[Extract — start]
RSOD: 19. A healthy parade stumbles over the vegetarian focus

Thursday, March 19, 2009

I don't give a hairy rat's ass.

Another phrase from my youth, and one I seem to remember laughing out lout at the first time I heard it.

You know, actually laughing.

Not in a txt.

Or in an im.

Or an email.

Or in a ...whatever.

I''ll bet you totally thought I forgot to blog, didn't you? Well, I hate to prove you wrong, but here I am.

I am, however, very tired, and I'm going to cut this short (again). If you don't like it.....well...

Whatev.

Buenos con queso,

T.

RSOD: 18. A consuming academic turns throughout my pencil.

Wednesday, March 18, 2009

Give as good as you get

Hi there kids!!

I'll bet you came here hoping to read tales of wild aventure...

But then, if you're a regular here, you know that those almost never happen, and that when they do, they're amply prefaced with long, rambling introductions...

So, maybe you came here hoping for....

Well, to be quite frank, I have no idea why you came here.

Or continue to, for that matter.

Anyhow, it's boring again.

Sorry.

Buenos con queso,

T.

RSOD: 17. Will an onion bob?

Tuesday, March 17, 2009

Give and take.....

Ok, so I totally lamed out yesterday.

But c'mon, I've been doing this for 2 1/2 straight months now. I had to take some time and play some everquest. I've been neglecting that lately.
[Extract — finish]
_Tasks to complete_
a: Reproduce the records below word for word, keeping every line of the Russian catalog listing.
b: Pick up the blog entries above after their last sentence and keep writing.
[Supplied data — start]
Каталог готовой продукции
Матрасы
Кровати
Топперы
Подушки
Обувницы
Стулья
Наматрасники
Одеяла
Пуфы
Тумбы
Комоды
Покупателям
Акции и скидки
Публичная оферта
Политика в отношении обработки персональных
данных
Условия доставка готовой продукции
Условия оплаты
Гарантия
[Supplied data — finish]
_Activity answers_
a:
Каталог готовой продукции
Матрасы
Кровати
Топперы
Подушки
Обувницы
Стулья
Наматрасники
Одеяла
Пуфы
Тумбы
Комоды
Покупателям
Акции и скидки
Публичная оферта
Политика в отношении обработки персональных
данных
Условия доставка готовой продукции
Условия оплаты
Гарантия

b:
The fact that I had such a lame post might give you the impression that yesterday was a lame day. On the contrary, it was mail day.

I love mail day.

Here's a glimpse at what I found in my mailbox yesterday:



This was just a little note from PSP one of those spreading change.

I totally wasn't expecting anything in the mail, so that made it double good.

Buenos con queso,

T.

RSOD: 16. A specialist hog decks the inclusive river.

Monday, March 16, 2009

Lame + Sauce = Lamesauce

That's today in a nutshell.

Well, today's post anyhow.

It's eq's 10th bday, and I'm having fun.

Buenos con queso,

T.

RSOD: 15. The hierarchy recruits the horizontal scotch.

Sunday, March 15, 2009

My biggest problem at work is finding the right size box to fit my junk in....

And yes, I know how that sounds.

A guy that used to work with me asked me 'Isn't that every guy's problem?'

To which I had to reply in the affirmative.

So, yeah, I worked today, adn what can I say? It was just another day at work. Like countless days before, and prolly as many yet to come. Nothing exciting happened, nor did anything bad happen.

It was just a day.

I mean it was Sunday, so I worked a shorter shift than usual. So did everyone else, though, so it's not like I got special treatment or anything.

Oh, and how silly am I? I totally let another Friday the 13th sneak by without even mentioning it.

They say the mind is the first thing to go, and I'm starting to believe them.

Buenos con queso,

T.

RSOD: 14. The middle gentleman indulges.

Saturday, March 14, 2009

I'm giving you another recipe.....

As some of you may know, we're big fans of Chinese food here at casa Convenience. Be it delivered or homemade, Chinese food is always a good choice around here.

In that vein, I'm going to give you a recipe tonight. It's one of the easy ones, but dayum, is it good.

It's called many things, but for our purposes tonight, we're going to call them egg rolls. Egg rolls are one of my favorite. Well, when they're done right that is.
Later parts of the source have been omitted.